Es gelingt ihm, ein facettenreiches Bild zu zeichnen, das schockierende, berührende, absurde Schlaglichter auf die Normalität des Krieges wirft. Stargardt zeigt beispielsweise wie Kinder sich an die Gegebenheiten des Krieges anpassten, wie dieses Beispiel aus dem Wilnaer Ghetto verdeutlicht:
„Nachdem die Kinder im Wilnaer Ghetto die Bedeutung von Wörtern wie „Aktion“, „Todestransport, „Nazi“, „SS-Mann“, „Bunker“ und „Partisan“ gelernt hatten, fingen sie an, sie in ihre Spiele einzubauen. Sie spielten „Aktionen“, „Bunker sprengen“, „abschlachten“ und „den Toten die Kleider rauben“. Das Ghetto war dann Schauplatz dieses seltsamen Versteckspiels, das für Yitskhoks Onkel und so viele Kinder gerade Wirklichkeit geworden war. Das Spiel begann damit, daß alle Türen und Ausgänge zum verlassenen Innenhof gesperrt wurden. Die Kinder wurden sodann in Juden, die sich unter Stühlen, Tischen, in Fässern und Mülleimern verstecken mußten, und litauische Polizisten sowie Deutsche, die sie suchten, unterteilt.“ (S. 209f)
Diese Kinder hatten den Krieg in einer sorglosen Distanz in ihre Spiele integriert. Auf eine ganz andere Weise erlebte ein 16-jähriger Junge in Hamburg den Krieg, in dessen Logik er sich – aus Überzeugung oder Notwendigkeit bleibt unklar – einfügte.
„In der Nacht vom 29. auf den 30. Juli kehrte die RAF wieder nach Hamburg zurück und tötete weitere 9666 Einwohner. In dieser Nacht benötigte Klaus keine Kerze, um seiner Mutter zu schreiben, da sein Papier vom Schein der „Feuerwalzen“ beleuchtet wurde. Am 31. Juli hatte Klaus Zeit, sich zu vergewissern, daß die Wohnung seiner Mutter verschont geblieben war, und ihre Wertgegenstände sowie die der Nachbarn in den Keller zu bringen. Es schien, als ob seine Ausbildung im nationalsozialistischen Elternhaus, in der Schule, in der HJ und bei der Flak die Vorbereitung auf genau diesen Moment gewesen sei. Er erklärte, nicht zu verstehen, warum die Nachbarn weggehen wollten, und folgerte mit kühler Logik, daß es jetzt, da alles rundherum zerstört war, um den Wohnblock eine Feuerschneise gebe, die mehr Sicherheit biete als zuvor.“
(S. 277)

* _ARBEITSAUFTRAG 1_: Kopiere aus dem Auszug über Kinder im Krieg wortgetreu den Abschnitt von „Diese Kinder hatten“ bis einschließlich „unklar – einfügte.“.
* _ARBEITSAUFTRAG 2_: Knüpfe an den letzten Satz des Auszugs über Kinder im Krieg an und schreibe den Text weiter.
Das Material stammt aus einer anderen Quelle als der Auszug.

* _GEGEBENE DATEN_:
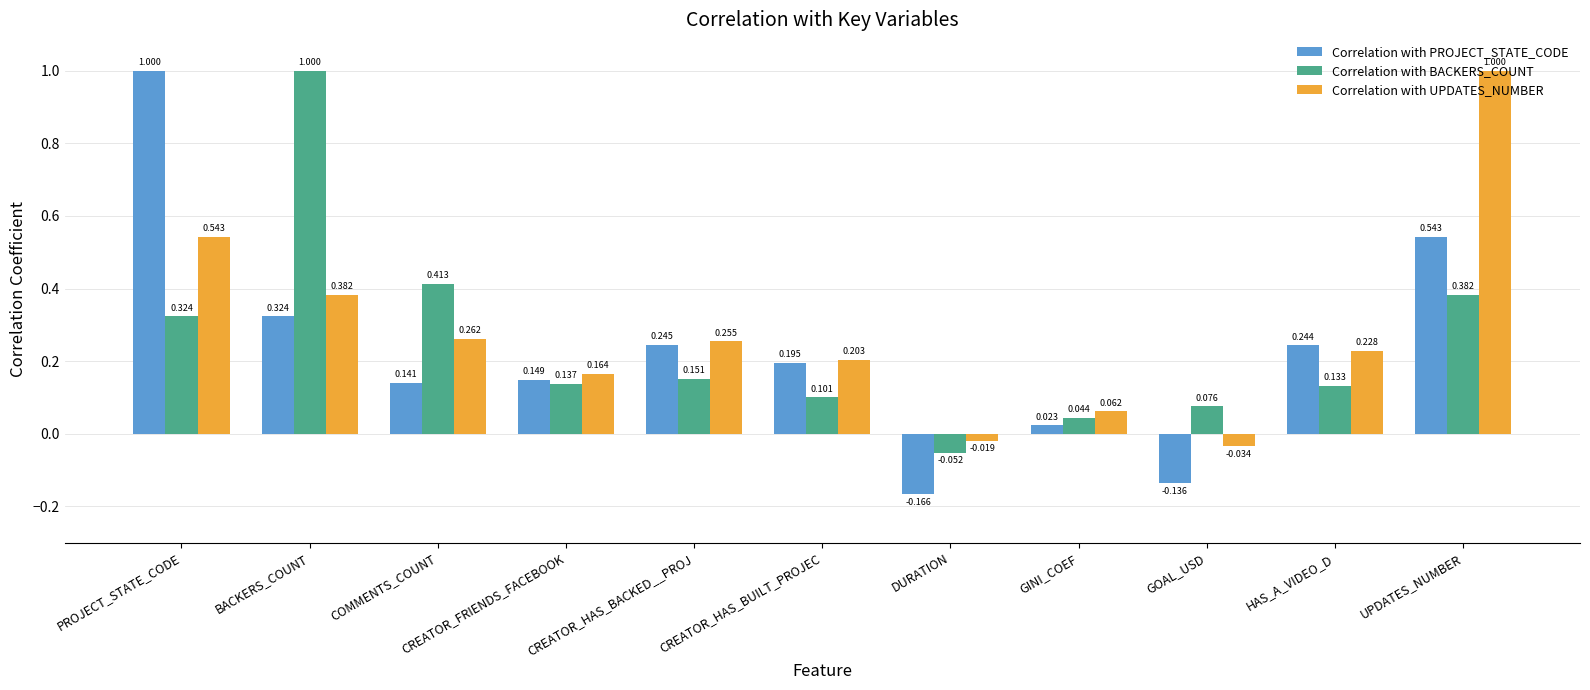

Which series changed the most between CREATOR_HAS_BUILT_PROJEC and DURATION?

Correlation with PROJECT_STATE_CODE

* _ANTWORT 1_:
Diese Kinder hatten den Krieg in einer sorglosen Distanz in ihre Spiele integriert. Auf eine ganz andere Weise erlebte ein 16-jähriger Junge in Hamburg den Krieg, in dessen Logik er sich – aus Überzeugung oder Notwendigkeit bleibt unklar – einfügte.

* _ANTWORT 2_:
Da Stargardt sein Quellenmaterial mithilfe von Literatur umfangreich kontextualisiert, ist sein Buch gleichzeitig eine Geschichte des Zweiten Weltkrieges, die die großen Ereignisse der Politik und militärischen Geschehnisse nicht ausspart. Die Berichte der Kinder, teilweise auch von Erwachsenen machen aus „Maikäfer flieg!“ jedoch eine Alltagsgeschichte des Zweiten Weltkriegs. Stargardt zeigt auf, wie die Menschen in Deutschland auf den Ausbruch des Krieges reagierten, wie sie in unterschiedlichen Ländern ihren Alltag im Krieg organisierten, wie Schule funktionierte und Familienleben sich veränderte. Die Kinderperspektive – oder wie Stargardt es formulierte: „Geschichte aus dem Blickwinkel eines Kindes zu schreiben“ (S. 449) – kann dabei als gelungener Zugang interpretiert werden, eine Kultur- oder Alltagsgeschichte des Zweiten Weltkrieges zu zeichnen. Dies mag zwar keine neuen geschichtswissenschaftlichen Erkenntnisse hervorbringen, Stargardt gelingt es jedoch sehr anschaulich und facettenreich zu illustrieren, was ein zunächst abstrakter Begriff wie der Nationalsozialismus und der Zweite Weltkrieg tatsächlich für das Leben der Menschen bedeutet hat.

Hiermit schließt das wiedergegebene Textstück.